One of the top 15 suppliers of animal feed in the world, De Heus operates in more than 50 countries outside of its headquarters in the Netherlands, and has more than 3,000 employees. The feed manufacturers are building their fifth and sixth factories in Vietnam to provide high quality feed for pigs, poultry and cattle for the country’s 89 million people.

“The farms are very big in the U.S., if you compare with Vietnam where there are smaller farms,” she added. “You hear reports there are big farms, but you come here and you see it with your own eyes.
“The machinery is very modern, and you can’t find that in Vietnam.”

De Heus also has operations in Brazil, and the company will buy soybeans from whatever country has the best product to meet their needs at the best price. They are primarily interested in protein levels, Tina added.

Vietnam purchased 297,000 metric tons (10.9 million bushels) of soybeans in 2012, 608,000 metric tons (22.3 million bushels) in 2013, and 516,000 metric tons (19 million bushels) in 2014. They purchased 58,000 metric tons (128 million pounds) of soybean meal in 2012, 268,500 metric tons (592 million pounds) in 2013, and 316,000 metric tons (696.6 million pounds) in 2014.

Tina encourages U.S. farmers to keep doing a great job of producing high quality soybeans, and she also wants everyone to visit Vietnam. The best months to travel there are April, May and October, although travel in Southern Vietnam is still good from November to February – the same time as U.S. soybean farmers can take time away from their farms.

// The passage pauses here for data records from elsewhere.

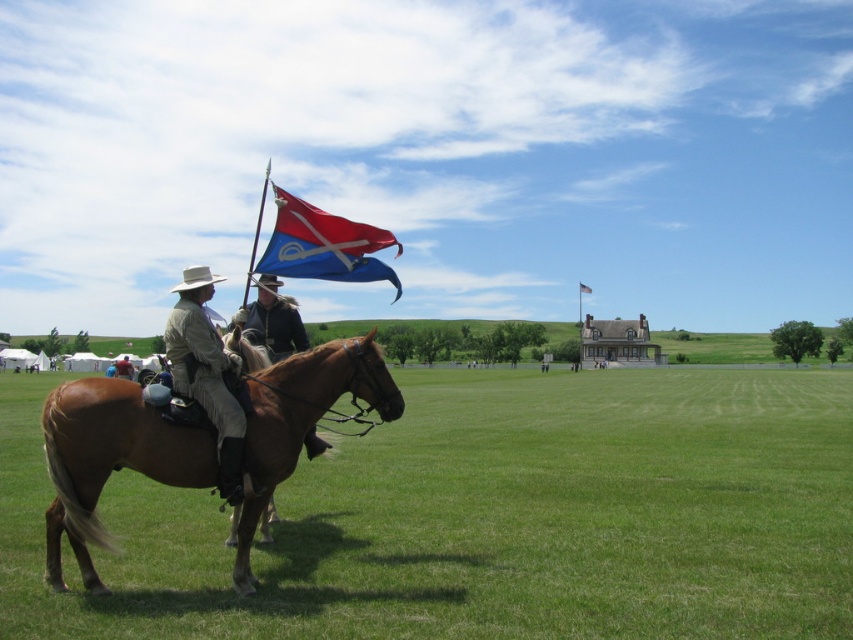
Question: Based on their relative distances, which object is nearer to the khaki fabric pants at lower left?

Choices:
 (A) light brown leather jacket at left
 (B) red fabric flag at center
 (C) dark brown leather jacket at center
 (D) brown leather horse at center

Answer: (C)

Question: Can you confirm if green grass at lower left is bigger than dark brown leather jacket at center?

Choices:
 (A) no
 (B) yes

Answer: (B)

Question: Does brown leather horse at center have a smaller size compared to red fabric flag at center?

Choices:
 (A) yes
 (B) no

Answer: (A)

Question: Does blue fabric flag at center have a greater width compared to red fabric flag at center?

Choices:
 (A) yes
 (B) no

Answer: (B)

Question: Which of these objects is positioned closest to the khaki fabric pants at lower left?

Choices:
 (A) brown leather horse at center
 (B) dark brown leather jacket at center
 (C) blue fabric flag at center
 (D) light brown leather jacket at left

Answer: (C)

Question: Which of the following is the farthest from the observer?

Choices:
 (A) (115, 369)
 (B) (276, 285)
 (C) (579, 282)

Answer: (C)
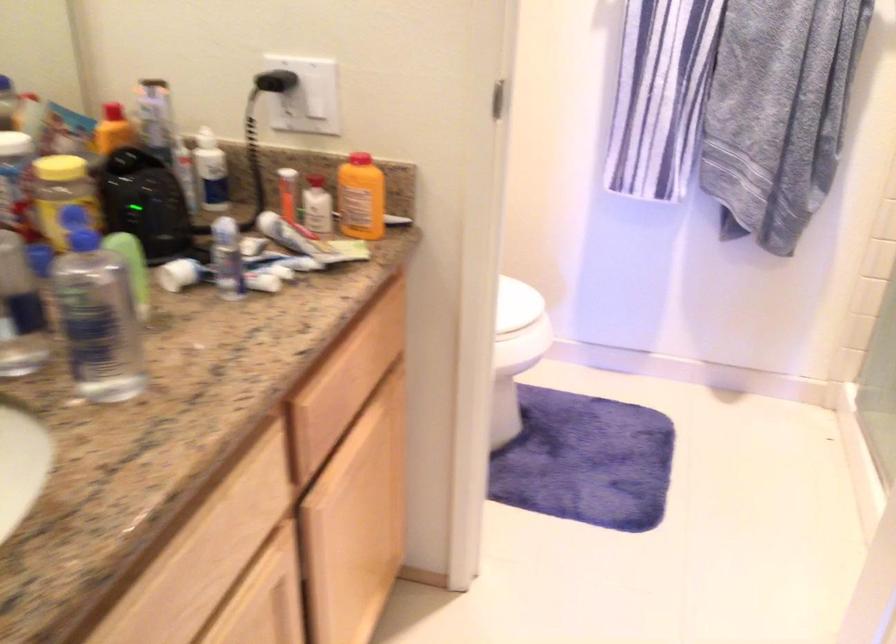
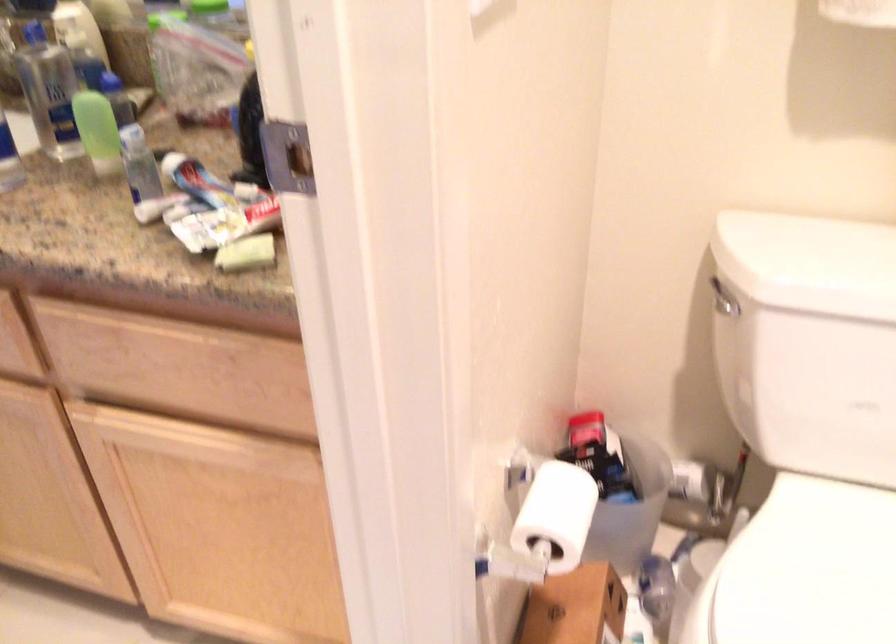
Where in the second image is the point corresponding to (359,375) from the first image?

(177, 368)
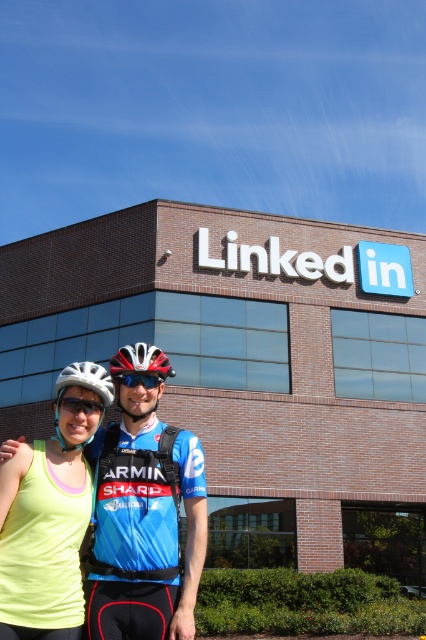
Between blue jersey at center and clear plastic goggles at center, which one appears on the right side from the viewer's perspective?

blue jersey at center

Which is in front, point (143, 554) or point (66, 406)?

Point (143, 554) is more forward.

The width and height of the screenshot is (426, 640). Describe the element at coordinates (143, 524) in the screenshot. I see `blue jersey at center` at that location.

I want to click on blue jersey at center, so 143,524.

The height and width of the screenshot is (640, 426). Find the location of `red matte helmet at center`. red matte helmet at center is located at coordinates click(x=140, y=365).

You are a GUI agent. You are given a task and a screenshot of the screen. Output one action in this format:
    pyautogui.click(x=<x>, y=<y>)
    Task: Click on the red matte helmet at center
    The width and height of the screenshot is (426, 640).
    Given the screenshot: What is the action you would take?
    pyautogui.click(x=140, y=365)

Measure the distance between blue jersey at center and camera.

blue jersey at center and camera are 4.90 meters apart from each other.

Is blue jersey at center below shiny red helmet at center?

Indeed, blue jersey at center is positioned under shiny red helmet at center.

Between point (101, 564) and point (169, 372), which one is positioned behind?

The point (169, 372) is more distant.

Where is `blue jersey at center`? blue jersey at center is located at coordinates (143, 524).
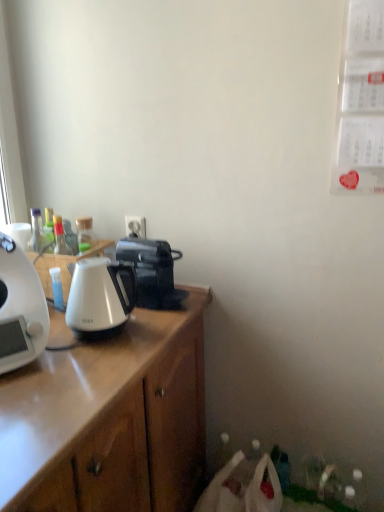
Question: Is black plastic coffee maker at upper center, marked as the 1th coffee maker in a back-to-front arrangement, spatially inside white glossy kettle at left, or outside of it?

Choices:
 (A) inside
 (B) outside

Answer: (B)

Question: Considering their positions, is black plastic coffee maker at upper center, the second coffee maker in the front-to-back sequence, located in front of or behind white glossy kettle at left?

Choices:
 (A) behind
 (B) front

Answer: (A)

Question: Which object is positioned closest to the white glossy kettle at left?

Choices:
 (A) white glossy coffee maker at left, marked as the first coffee maker in a front-to-back arrangement
 (B) white plastic power outlet at center
 (C) white glossy kettle at left
 (D) black plastic coffee maker at upper center, the 1th coffee maker in the right-to-left sequence

Answer: (B)

Question: Estimate the real-world distances between objects in this image. Which object is farther from the white glossy kettle at left?

Choices:
 (A) white plastic power outlet at center
 (B) white glossy coffee maker at left, marked as the first coffee maker in a front-to-back arrangement
 (C) white glossy kettle at left
 (D) black plastic coffee maker at upper center, marked as the 2th coffee maker in a left-to-right arrangement

Answer: (B)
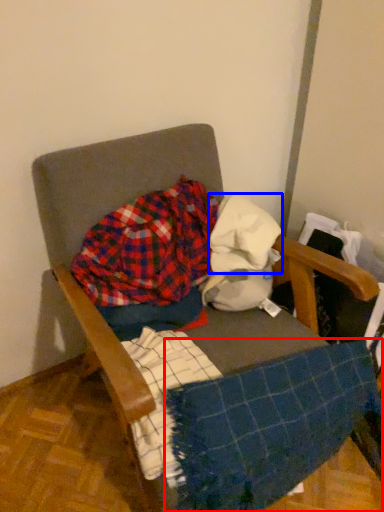
Question: Which object is further to the camera taking this photo, blanket (highlighted by a red box) or fabric (highlighted by a blue box)?

Choices:
 (A) blanket
 (B) fabric

Answer: (B)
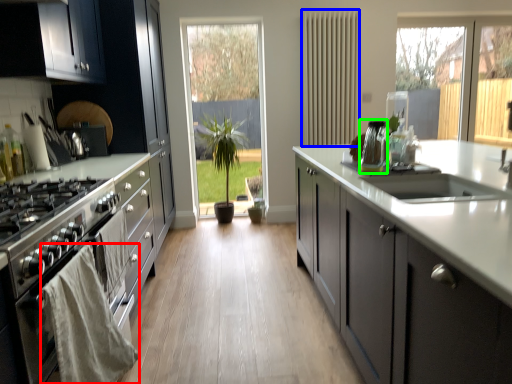
Question: Estimate the real-world distances between objects in this image. Which object is farther from material (highlighted by a red box), radiator (highlighted by a blue box) or appliance (highlighted by a green box)?

Choices:
 (A) radiator
 (B) appliance

Answer: (A)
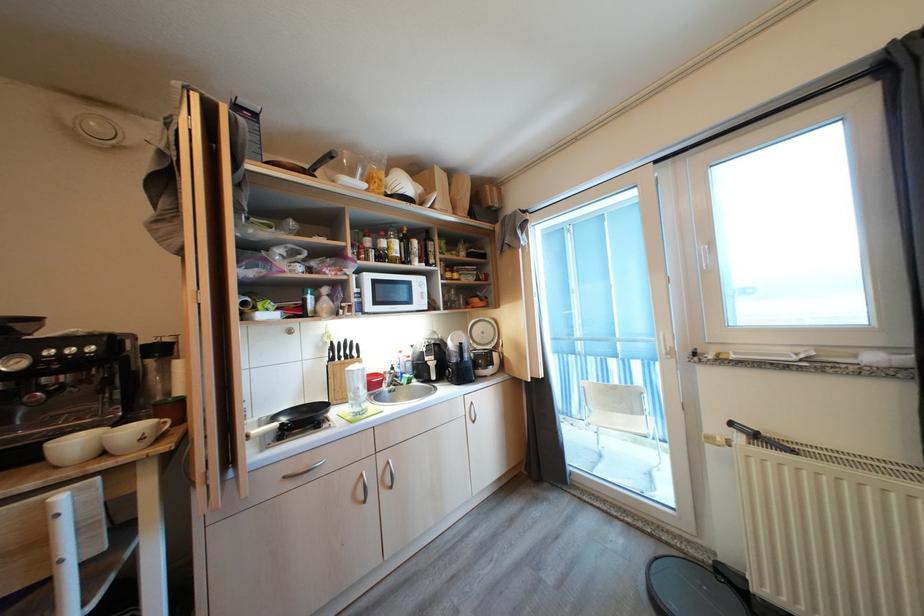
Where would you turn the white window handle? Please return your answer as a coordinate pair (x, y).

(703, 256)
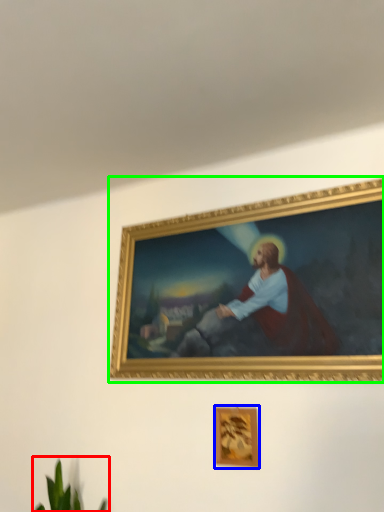
Question: Estimate the real-world distances between objects in this image. Which object is closer to plant (highlighted by a red box), picture frame (highlighted by a blue box) or picture frame (highlighted by a green box)?

Choices:
 (A) picture frame
 (B) picture frame

Answer: (A)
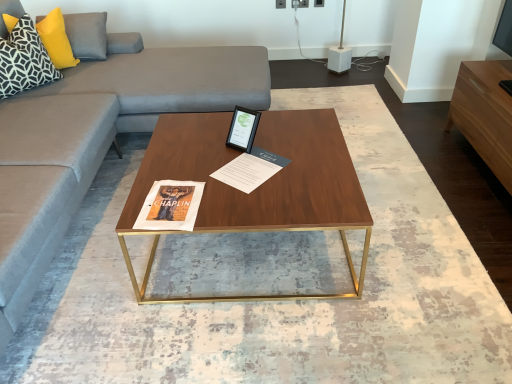
Where is `free spot in front of wooden polished coffee table at center`? Image resolution: width=512 pixels, height=384 pixels. free spot in front of wooden polished coffee table at center is located at coordinates (254, 338).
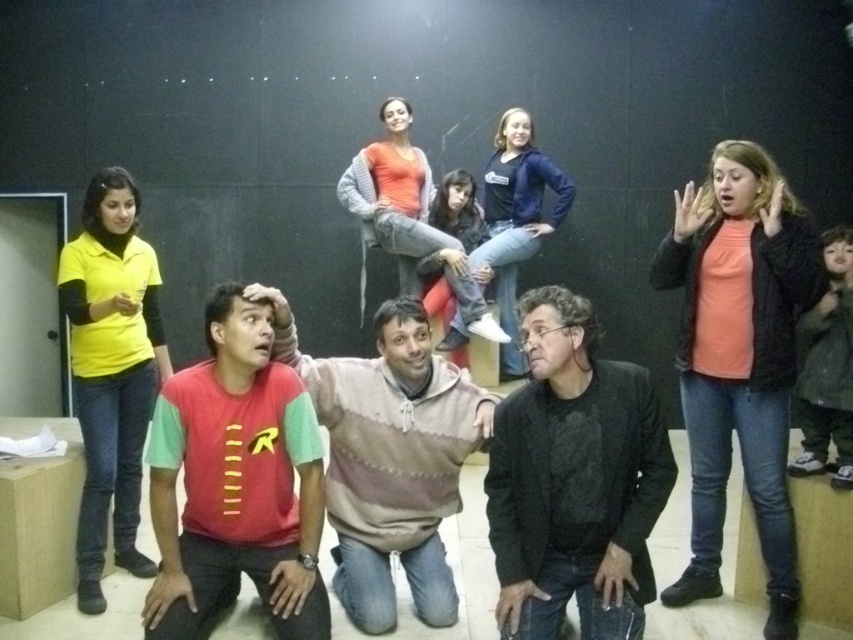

When you think of all of the steps that it takes to raise soybeans here for livestock feed in Southeast Asia, it’s really amazing that it gets done.

Success has occurred because of good relationships built between countries.

“Today, the AGP terminal at the Port of Grays Harbor is one of the greatest marketing successes for soybeans,” said Ziegler. “Vietnam, Thailand, Sri Lanka and many other countries in Southeast Asia are huge customers, and will continue to be for many years to come, thanks to farmers showing their crops – and this great partnership with AGP.”